Cerith Wyn Evan’s conceptual practice incorporates a wide range of media, including installation works, sculptures, photography, film and text.  For Wyn Evans, installations should work like a catalyst: a reservoir of possible meanings that can unravel many discursive journeys. Moreover, his work has a highly refined aesthetic that is often informed by this deep interest in film history and literature.

 

Cerith Wyn Evans lives and works in London. In 2011 he was commissioned by the Vienna State Opera to design the safety curtains for 2011-2012 opera season.
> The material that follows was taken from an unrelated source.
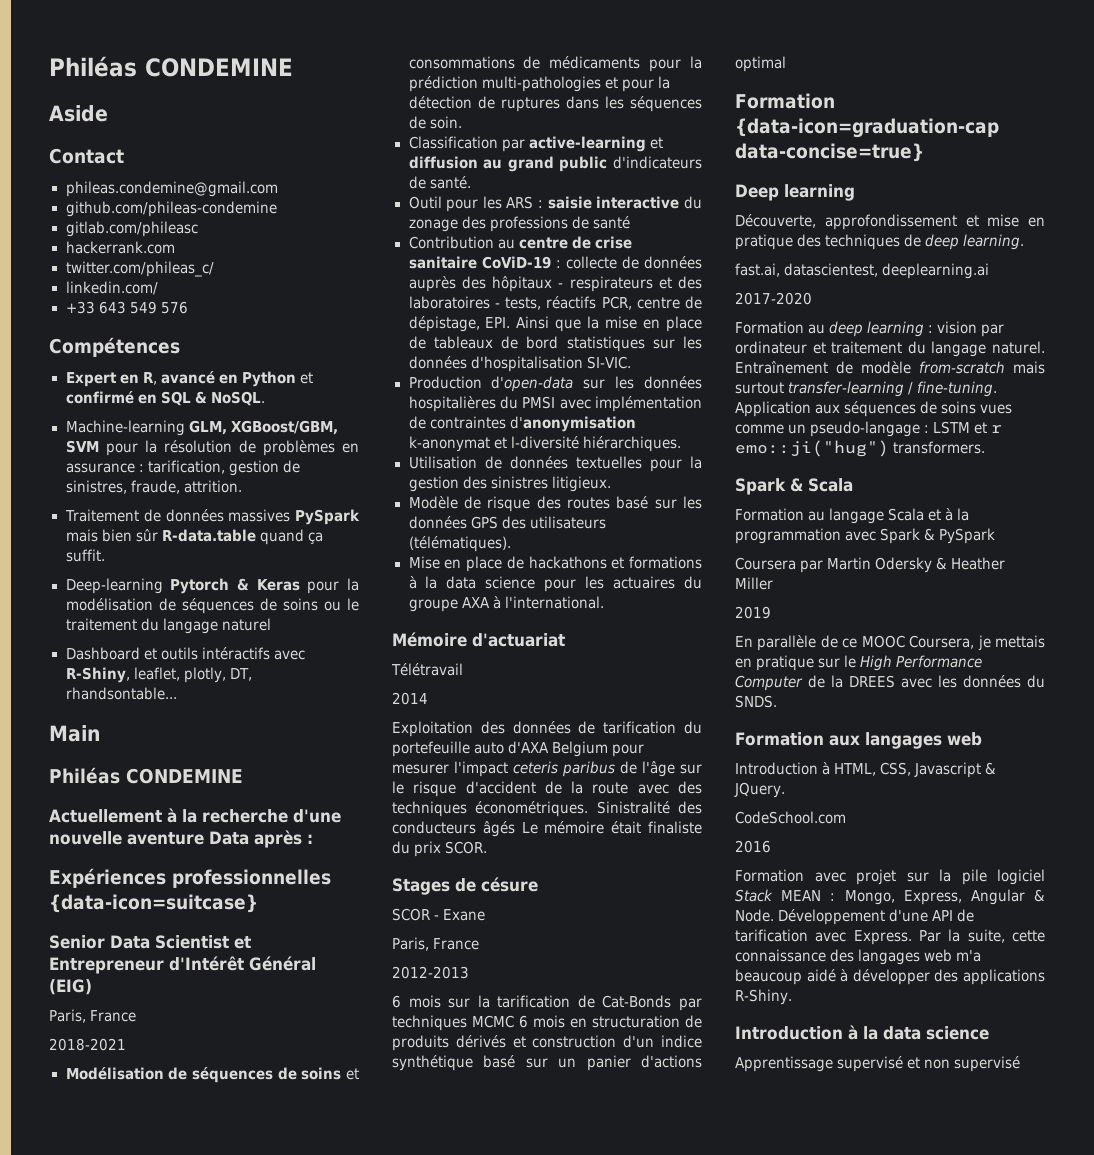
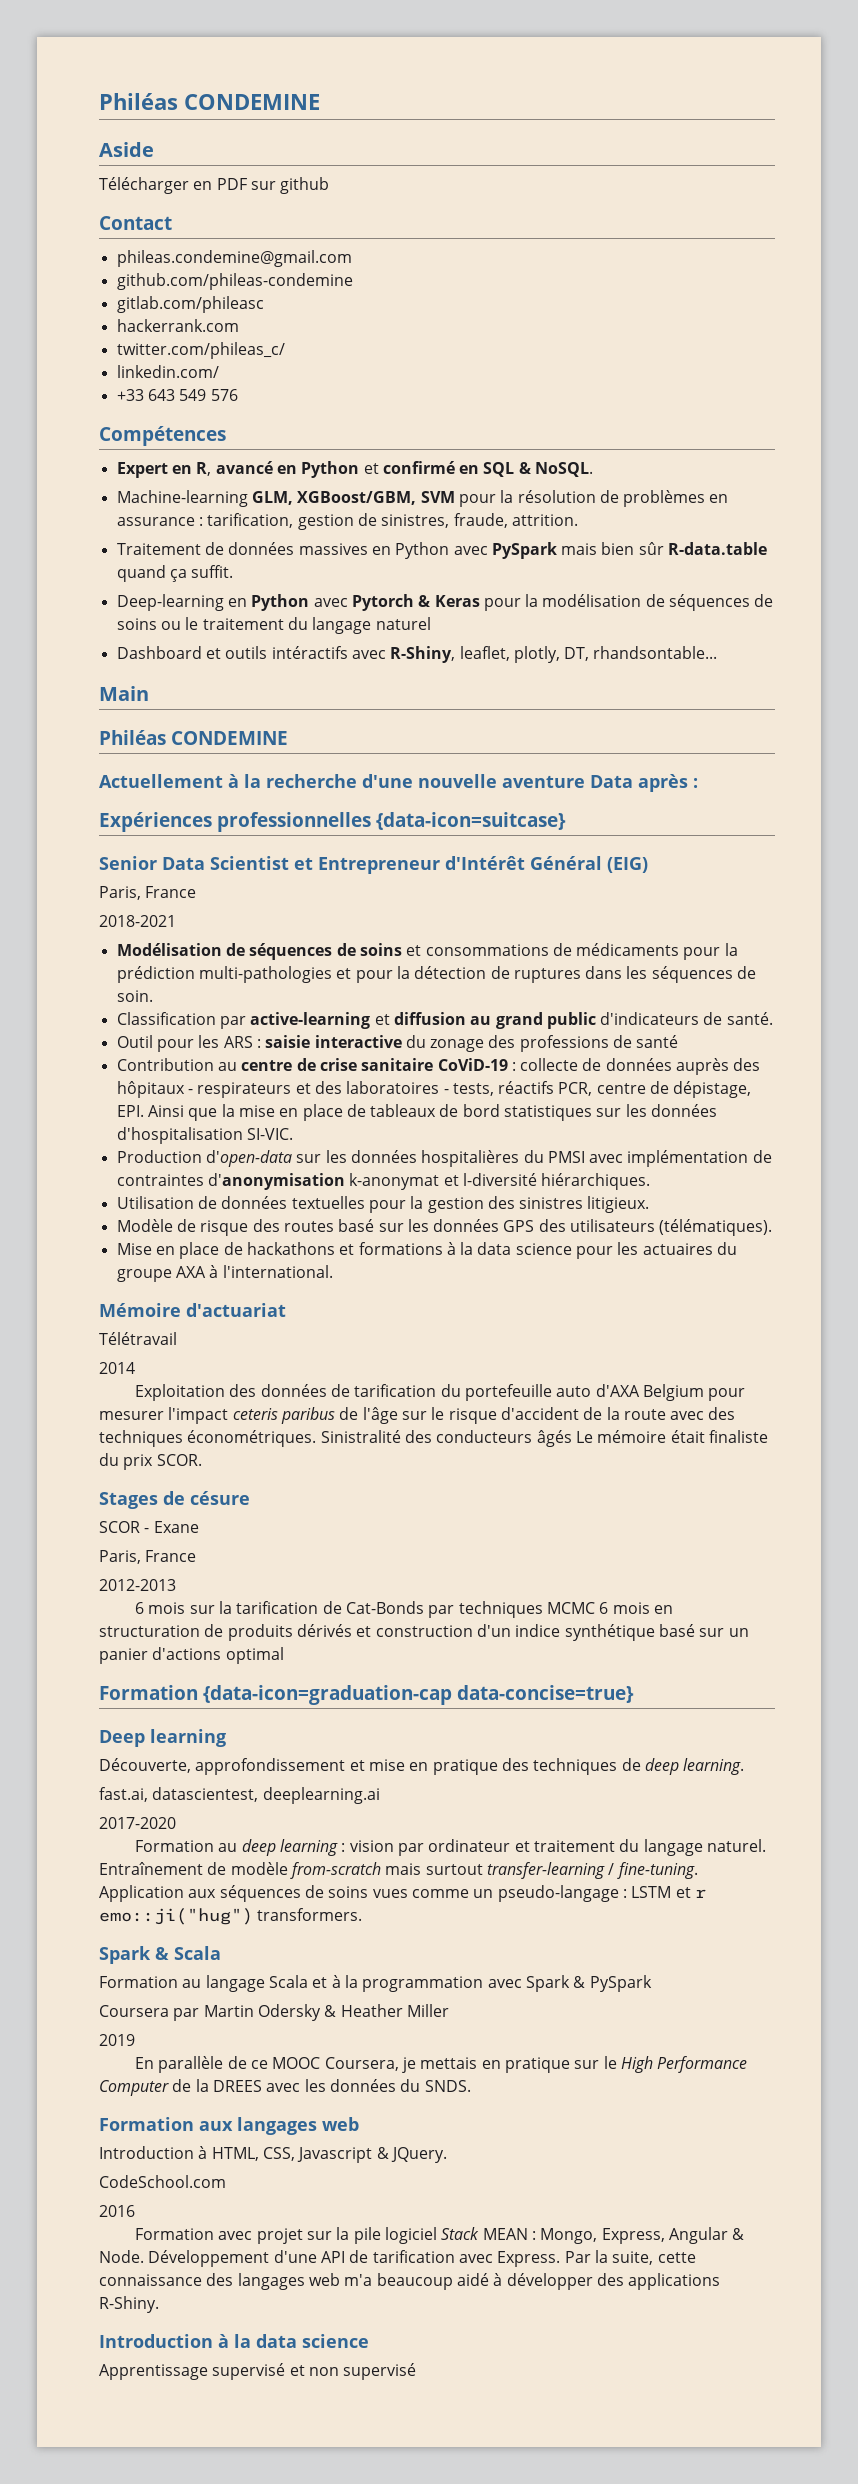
(108, 113) none -> [99,177,330,194] // Télécharger en PDF sur github
(291, 515) none -> [371,542,488,559] en Python avec
(163, 586) none -> [227,594,348,611] en Python avec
Recent solo exhibitions include Serpentine Sackler Gallery, London (2014), Kunsthall Bergen (2011), Tramway, Glasgow (2009), Inverleith House, Edinburgh (2009), MUSAC, Leon (2008), Musée d’art moderne de la ville de Paris (2006) and Kunsthaus Graz (2005). In 2009 he collaborated with Florian Hecker and Thyssen-Bornemisza Art Contemporary on No night No day at the 53rd Venice Biennale and has also participated in the Moscow Biennial (2011), Aichi Triennale (2010), the Yokohama Triennale (2008), the International Istanbul Biennial (2005) and the Venice Biennale (2003).